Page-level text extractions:
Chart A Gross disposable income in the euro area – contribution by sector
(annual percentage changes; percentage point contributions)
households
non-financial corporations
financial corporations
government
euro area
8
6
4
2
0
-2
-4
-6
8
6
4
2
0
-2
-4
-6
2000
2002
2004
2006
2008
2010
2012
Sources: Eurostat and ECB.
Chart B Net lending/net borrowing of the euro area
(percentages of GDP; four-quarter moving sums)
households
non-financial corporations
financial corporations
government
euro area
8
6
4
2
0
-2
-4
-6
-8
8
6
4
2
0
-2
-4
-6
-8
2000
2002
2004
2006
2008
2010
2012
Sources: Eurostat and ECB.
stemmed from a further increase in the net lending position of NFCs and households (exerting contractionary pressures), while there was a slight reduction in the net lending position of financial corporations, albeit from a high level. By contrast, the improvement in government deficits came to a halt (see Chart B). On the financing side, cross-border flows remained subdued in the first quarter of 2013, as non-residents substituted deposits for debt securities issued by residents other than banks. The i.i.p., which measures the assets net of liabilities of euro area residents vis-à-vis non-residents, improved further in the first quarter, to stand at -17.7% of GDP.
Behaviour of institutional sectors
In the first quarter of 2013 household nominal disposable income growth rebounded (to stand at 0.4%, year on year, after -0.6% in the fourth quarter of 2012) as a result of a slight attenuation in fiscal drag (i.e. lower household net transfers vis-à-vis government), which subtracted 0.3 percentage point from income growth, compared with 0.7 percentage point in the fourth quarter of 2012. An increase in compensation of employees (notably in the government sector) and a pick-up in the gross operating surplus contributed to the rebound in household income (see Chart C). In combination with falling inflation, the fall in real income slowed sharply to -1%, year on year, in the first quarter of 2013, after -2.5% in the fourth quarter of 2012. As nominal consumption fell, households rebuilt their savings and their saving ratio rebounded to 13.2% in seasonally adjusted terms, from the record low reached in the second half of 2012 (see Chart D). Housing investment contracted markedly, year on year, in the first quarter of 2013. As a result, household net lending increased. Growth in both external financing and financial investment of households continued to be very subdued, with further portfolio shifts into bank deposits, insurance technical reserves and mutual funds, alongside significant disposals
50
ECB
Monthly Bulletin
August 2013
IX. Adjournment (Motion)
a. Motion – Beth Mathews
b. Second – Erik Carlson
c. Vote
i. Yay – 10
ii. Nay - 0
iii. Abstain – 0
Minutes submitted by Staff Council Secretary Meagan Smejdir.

WHAT IS REQUIRED:
With the string "area" as the key, filter the data above and show the lines that match.

TASK ANSWER:
Chart A Gross disposable income in the euro area – contribution by sector
euro area
Chart B Net lending/net borrowing of the euro area
euro area
stemmed from a further increase in the net lending position of NFCs and households (exerting contractionary pressures), while there was a slight reduction in the net lending position of financial corporations, albeit from a high level. By contrast, the improvement in government deficits came to a halt (see Chart B). On the financing side, cross-border flows remained subdued in the first quarter of 2013, as non-residents substituted deposits for debt securities issued by residents other than banks. The i.i.p., which measures the assets net of liabilities of euro area residents vis-à-vis non-residents, improved further in the first quarter, to stand at -17.7% of GDP.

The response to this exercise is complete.